Ranging from $900 to $3000 (plus one with double capacity for $6000), the machines are so programmed they let you know when it’s time to de-scale, when it’s ready for cleaning (and then self-cleans), and lets you know when you run out of beans, or water (although it also has a plumbing hookup). There’s a manual override for the times you want more grams of coffee for more intense flavour. They come with large water reservoirs but also valves for hook-up to a water source. All come with an internal water softener that filters and de-calcifies on demand. Soft water produces better crema (the foam on top of the espresso), the coffee tastes better and there’s less calcium build-up. And they’re super-fast – 30 seconds from start to finish.
Lodged between every two or three machines are accessories – cup warmers and grinders. A warm cup doesn’t let the espresso cool too fast, and grinders can make a huge difference in the quality of coffee. There’s manual — a box with crank to hand-turn the burr wheel inside – and blade which turns and crushes the beans (the longer you grind the finer the coffee, but it doesn’t give a uniform grind). There are electric burr grinders which grind using wheels, and the closer the wheels the finer the grind, and there are dosers which use burr wheels to grind precise cup dosages.

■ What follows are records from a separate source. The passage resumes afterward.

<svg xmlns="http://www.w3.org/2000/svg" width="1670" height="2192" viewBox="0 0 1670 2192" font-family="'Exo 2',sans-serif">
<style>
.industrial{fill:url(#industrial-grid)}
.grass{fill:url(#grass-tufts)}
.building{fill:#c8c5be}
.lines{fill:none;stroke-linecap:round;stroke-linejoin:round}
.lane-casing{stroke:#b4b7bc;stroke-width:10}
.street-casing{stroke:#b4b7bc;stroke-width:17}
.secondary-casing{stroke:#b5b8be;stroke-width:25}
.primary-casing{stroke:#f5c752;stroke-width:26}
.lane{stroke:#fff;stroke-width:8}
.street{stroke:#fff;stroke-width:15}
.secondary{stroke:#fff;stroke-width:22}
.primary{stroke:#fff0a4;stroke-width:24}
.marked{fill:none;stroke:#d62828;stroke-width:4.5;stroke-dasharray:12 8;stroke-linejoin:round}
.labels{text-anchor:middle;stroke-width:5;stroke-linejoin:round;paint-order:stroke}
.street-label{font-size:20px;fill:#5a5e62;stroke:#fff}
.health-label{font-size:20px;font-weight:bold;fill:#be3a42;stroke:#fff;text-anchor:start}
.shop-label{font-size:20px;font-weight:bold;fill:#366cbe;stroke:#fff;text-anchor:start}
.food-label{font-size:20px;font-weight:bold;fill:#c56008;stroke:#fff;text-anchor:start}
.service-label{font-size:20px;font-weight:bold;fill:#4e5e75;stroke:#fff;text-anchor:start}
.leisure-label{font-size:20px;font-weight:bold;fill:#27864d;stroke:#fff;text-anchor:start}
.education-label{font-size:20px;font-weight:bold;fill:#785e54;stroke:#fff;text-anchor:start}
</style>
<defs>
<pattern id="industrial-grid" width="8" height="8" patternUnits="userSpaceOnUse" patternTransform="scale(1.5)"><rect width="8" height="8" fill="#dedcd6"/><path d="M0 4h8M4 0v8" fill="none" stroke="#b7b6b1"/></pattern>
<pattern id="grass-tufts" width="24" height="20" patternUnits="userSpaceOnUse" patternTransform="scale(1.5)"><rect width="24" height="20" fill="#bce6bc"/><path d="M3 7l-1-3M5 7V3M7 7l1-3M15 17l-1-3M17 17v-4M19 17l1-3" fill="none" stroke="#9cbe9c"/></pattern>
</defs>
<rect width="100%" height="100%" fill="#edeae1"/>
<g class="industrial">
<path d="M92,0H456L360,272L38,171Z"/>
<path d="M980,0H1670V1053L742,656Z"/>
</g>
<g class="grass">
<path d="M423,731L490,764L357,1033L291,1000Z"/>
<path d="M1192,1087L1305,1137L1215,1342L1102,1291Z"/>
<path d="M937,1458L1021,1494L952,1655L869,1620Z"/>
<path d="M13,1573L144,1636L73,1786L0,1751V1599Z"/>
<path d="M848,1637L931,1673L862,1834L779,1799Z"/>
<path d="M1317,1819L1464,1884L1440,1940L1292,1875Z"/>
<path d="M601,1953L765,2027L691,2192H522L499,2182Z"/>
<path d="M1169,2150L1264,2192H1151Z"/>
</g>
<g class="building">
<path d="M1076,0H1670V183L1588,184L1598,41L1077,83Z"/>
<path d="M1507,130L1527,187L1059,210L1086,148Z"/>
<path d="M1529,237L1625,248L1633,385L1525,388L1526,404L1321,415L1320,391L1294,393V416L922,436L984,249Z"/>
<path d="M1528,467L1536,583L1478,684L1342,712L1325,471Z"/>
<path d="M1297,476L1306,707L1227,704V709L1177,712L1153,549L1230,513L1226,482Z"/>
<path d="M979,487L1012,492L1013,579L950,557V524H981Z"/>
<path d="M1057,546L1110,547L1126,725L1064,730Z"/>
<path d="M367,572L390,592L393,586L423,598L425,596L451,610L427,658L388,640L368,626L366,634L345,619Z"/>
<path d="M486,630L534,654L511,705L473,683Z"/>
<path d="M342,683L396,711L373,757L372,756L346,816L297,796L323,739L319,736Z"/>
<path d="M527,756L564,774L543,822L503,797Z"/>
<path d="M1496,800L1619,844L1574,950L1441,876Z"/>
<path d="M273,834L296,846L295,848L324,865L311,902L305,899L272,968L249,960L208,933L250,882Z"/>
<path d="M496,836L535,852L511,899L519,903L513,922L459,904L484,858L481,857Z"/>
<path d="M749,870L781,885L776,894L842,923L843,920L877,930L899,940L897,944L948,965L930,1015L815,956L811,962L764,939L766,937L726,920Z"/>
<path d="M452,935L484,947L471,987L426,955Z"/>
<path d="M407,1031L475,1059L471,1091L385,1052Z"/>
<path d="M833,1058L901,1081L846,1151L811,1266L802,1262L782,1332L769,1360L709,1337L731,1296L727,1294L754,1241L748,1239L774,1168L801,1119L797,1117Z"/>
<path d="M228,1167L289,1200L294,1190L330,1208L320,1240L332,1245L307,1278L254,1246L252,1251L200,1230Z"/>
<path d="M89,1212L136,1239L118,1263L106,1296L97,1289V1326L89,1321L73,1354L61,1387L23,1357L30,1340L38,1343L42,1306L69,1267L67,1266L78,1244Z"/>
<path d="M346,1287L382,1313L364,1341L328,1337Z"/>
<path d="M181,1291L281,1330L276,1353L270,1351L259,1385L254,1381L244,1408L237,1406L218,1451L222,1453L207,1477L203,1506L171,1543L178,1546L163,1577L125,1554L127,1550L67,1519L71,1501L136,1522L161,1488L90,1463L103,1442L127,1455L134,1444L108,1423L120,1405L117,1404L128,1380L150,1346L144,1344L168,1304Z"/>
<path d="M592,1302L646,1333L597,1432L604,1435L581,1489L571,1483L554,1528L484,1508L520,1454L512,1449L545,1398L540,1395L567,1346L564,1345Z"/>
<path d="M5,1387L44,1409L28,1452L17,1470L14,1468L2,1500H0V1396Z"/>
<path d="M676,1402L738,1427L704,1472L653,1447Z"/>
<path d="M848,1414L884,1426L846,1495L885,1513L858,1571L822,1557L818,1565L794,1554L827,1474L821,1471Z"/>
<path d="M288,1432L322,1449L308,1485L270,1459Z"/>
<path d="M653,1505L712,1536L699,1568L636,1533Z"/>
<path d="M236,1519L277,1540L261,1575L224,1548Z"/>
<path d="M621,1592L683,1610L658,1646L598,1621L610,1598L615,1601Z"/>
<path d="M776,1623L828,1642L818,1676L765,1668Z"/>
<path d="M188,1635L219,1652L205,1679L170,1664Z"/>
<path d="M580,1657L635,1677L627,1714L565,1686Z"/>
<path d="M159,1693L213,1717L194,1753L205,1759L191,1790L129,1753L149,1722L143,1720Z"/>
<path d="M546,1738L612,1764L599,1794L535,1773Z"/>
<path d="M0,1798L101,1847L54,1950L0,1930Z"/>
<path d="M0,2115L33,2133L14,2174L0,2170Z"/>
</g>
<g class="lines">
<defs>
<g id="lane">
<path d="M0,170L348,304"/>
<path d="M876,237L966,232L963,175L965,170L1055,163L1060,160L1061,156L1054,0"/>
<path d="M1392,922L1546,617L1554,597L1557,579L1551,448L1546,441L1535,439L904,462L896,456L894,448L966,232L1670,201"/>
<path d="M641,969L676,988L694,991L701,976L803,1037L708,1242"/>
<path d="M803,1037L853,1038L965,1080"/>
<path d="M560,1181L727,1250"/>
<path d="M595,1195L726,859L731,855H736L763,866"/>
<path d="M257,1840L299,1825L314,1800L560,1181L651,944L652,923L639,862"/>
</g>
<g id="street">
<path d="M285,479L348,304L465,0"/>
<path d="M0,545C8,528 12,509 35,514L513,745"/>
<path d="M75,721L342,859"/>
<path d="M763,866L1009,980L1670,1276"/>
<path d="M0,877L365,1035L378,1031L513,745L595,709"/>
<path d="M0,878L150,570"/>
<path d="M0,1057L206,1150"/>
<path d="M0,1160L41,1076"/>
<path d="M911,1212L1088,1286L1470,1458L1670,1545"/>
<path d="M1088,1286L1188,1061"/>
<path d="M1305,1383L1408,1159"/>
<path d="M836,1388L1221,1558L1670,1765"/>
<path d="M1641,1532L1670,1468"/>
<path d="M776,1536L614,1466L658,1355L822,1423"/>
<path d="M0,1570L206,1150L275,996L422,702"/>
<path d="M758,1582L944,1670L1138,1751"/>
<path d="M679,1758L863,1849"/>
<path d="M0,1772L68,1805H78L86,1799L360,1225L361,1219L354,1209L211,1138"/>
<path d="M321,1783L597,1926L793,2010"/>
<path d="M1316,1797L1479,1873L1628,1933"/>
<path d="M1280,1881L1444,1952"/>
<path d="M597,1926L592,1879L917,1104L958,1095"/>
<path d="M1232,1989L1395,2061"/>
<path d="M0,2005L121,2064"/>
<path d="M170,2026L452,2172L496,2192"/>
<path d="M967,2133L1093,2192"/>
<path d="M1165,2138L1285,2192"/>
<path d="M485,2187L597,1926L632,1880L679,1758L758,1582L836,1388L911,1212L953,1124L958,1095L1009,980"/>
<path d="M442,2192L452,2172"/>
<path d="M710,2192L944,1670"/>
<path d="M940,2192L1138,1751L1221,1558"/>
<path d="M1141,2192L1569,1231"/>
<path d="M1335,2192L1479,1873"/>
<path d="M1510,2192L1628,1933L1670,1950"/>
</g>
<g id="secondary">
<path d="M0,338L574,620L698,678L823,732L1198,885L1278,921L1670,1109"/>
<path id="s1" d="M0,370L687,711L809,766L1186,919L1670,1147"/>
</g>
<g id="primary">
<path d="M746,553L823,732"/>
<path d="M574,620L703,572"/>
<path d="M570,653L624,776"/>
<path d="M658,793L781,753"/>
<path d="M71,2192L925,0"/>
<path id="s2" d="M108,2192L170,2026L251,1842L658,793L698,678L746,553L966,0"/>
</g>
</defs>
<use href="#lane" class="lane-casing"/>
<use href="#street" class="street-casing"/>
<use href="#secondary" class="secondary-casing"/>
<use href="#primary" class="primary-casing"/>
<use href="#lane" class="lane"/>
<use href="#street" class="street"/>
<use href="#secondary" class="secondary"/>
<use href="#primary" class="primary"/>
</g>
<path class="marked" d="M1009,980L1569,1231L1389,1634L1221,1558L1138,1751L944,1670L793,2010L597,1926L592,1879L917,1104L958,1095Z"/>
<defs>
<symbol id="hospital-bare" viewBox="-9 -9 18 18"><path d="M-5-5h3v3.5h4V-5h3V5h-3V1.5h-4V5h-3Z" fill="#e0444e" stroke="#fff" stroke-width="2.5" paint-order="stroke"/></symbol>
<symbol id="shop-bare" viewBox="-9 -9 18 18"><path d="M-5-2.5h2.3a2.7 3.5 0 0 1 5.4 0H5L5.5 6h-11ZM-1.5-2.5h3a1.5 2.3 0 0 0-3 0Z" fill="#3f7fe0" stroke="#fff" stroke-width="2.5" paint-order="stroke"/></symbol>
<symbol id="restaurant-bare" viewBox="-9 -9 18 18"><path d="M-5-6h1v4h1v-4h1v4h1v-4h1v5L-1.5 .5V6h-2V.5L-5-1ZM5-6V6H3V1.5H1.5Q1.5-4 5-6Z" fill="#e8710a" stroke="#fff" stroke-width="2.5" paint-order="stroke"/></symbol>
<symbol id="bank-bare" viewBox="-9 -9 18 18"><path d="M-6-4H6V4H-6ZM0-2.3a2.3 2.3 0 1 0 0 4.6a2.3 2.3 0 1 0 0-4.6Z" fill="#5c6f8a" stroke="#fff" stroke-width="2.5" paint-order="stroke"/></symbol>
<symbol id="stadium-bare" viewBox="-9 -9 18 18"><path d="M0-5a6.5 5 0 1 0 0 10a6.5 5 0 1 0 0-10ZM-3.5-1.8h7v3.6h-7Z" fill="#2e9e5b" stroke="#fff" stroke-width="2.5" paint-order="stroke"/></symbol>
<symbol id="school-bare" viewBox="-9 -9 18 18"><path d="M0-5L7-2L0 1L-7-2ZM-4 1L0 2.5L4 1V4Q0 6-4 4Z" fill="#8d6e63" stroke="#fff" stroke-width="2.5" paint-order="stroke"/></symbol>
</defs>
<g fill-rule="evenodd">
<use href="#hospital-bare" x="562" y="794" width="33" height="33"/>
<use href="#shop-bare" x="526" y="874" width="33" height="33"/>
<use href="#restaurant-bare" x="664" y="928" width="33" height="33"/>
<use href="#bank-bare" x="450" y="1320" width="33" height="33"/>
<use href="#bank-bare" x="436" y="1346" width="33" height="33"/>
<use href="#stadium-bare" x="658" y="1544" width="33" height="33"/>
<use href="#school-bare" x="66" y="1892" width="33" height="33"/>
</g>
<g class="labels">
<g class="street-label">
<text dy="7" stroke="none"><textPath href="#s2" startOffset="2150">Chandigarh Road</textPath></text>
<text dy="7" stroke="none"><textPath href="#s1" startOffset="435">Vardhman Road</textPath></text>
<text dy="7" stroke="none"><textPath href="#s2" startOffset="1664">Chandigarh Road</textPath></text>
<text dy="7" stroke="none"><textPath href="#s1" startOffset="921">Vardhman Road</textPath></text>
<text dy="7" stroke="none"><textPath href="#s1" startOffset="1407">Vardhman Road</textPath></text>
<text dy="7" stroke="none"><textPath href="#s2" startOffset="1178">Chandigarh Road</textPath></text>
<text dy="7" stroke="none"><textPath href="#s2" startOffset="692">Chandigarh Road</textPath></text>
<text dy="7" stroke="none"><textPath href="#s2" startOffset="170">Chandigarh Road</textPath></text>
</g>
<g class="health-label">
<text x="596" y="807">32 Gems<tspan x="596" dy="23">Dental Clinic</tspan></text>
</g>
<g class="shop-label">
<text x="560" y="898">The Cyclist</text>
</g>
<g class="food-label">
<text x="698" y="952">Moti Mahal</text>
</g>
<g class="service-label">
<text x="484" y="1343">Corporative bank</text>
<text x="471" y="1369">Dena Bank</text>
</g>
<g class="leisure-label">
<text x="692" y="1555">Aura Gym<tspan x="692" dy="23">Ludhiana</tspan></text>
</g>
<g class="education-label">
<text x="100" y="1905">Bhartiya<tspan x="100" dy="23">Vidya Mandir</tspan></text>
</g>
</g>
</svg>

Although tamping the coffee down is important, it’s the grind that determines the best coffee, says Pat. “If the coffee is too fine, it comes out too slow, if it’s too coarse it flushes out. You want a smooth, golden flow that’s rich looking.” The best extraction is often described as a “mouse’s tail” – wider at the top than bottom – and extraction time should be about 20-25 seconds, he adds.